- Location: Riyadh, Saudi Arabia
- Owner: Royal Commission for Riyadh City
- Founder: Salman bin Abdulaziz
- Established: 19 March 2019; 6 years ago
- Budget: $32 million
- Website: riyadhgreen.sa/en/

= Green Riyadh =

Landscaping project in Saudi Arabia

The Green Riyadh project is a large landscape-improving project in the capital city of Saudi Arabia, Riyadh. It is a project with an estimated budget US$32 Million. This project is part of four major projects to devolve the city ordered by the Crown Prince Mohamed bin Salaman bin Abdulaziz. It is one of many under the Saudi Vision 2030. The goal is to develop the city and be one of the top 100 cities in the world.

==Vision==
The project would help to increase the green space per capita in the city by planting different plants across the city. The recycling water system is going to be used. The greening program would result in better air quality and decreased town temperatures.

==Forestation==
The project has a goal of planting 7.2 million trees in different places around the city using 72 local tree species that can handle the heat and wind in Riyadh.

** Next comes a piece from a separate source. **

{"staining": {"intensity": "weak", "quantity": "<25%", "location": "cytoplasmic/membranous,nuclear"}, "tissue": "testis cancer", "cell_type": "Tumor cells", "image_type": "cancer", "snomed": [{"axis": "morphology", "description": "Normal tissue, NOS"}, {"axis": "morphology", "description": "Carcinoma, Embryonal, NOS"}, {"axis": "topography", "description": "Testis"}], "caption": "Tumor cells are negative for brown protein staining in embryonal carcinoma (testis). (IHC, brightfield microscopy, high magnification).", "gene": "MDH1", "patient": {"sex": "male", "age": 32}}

The trees will be placed in schools, car parking sites, government facilities, healthcare facilities, universities, parks, Mosques, and roads, streets, and green belts of a specific length.

==Irrigation==
The city uses about 90,000 cubic meters per day for irrigation and by the end of the project, it needs 1 million cubic meter per day. To achieve this a new sustainable irrigation system will be used.

==See also==
- King Salman Park, a park located in Riyadh as a part of the Riyadh Green project. It is estimated to be five times bigger than London's Hyde Park, London and four times than the New York's Central Park.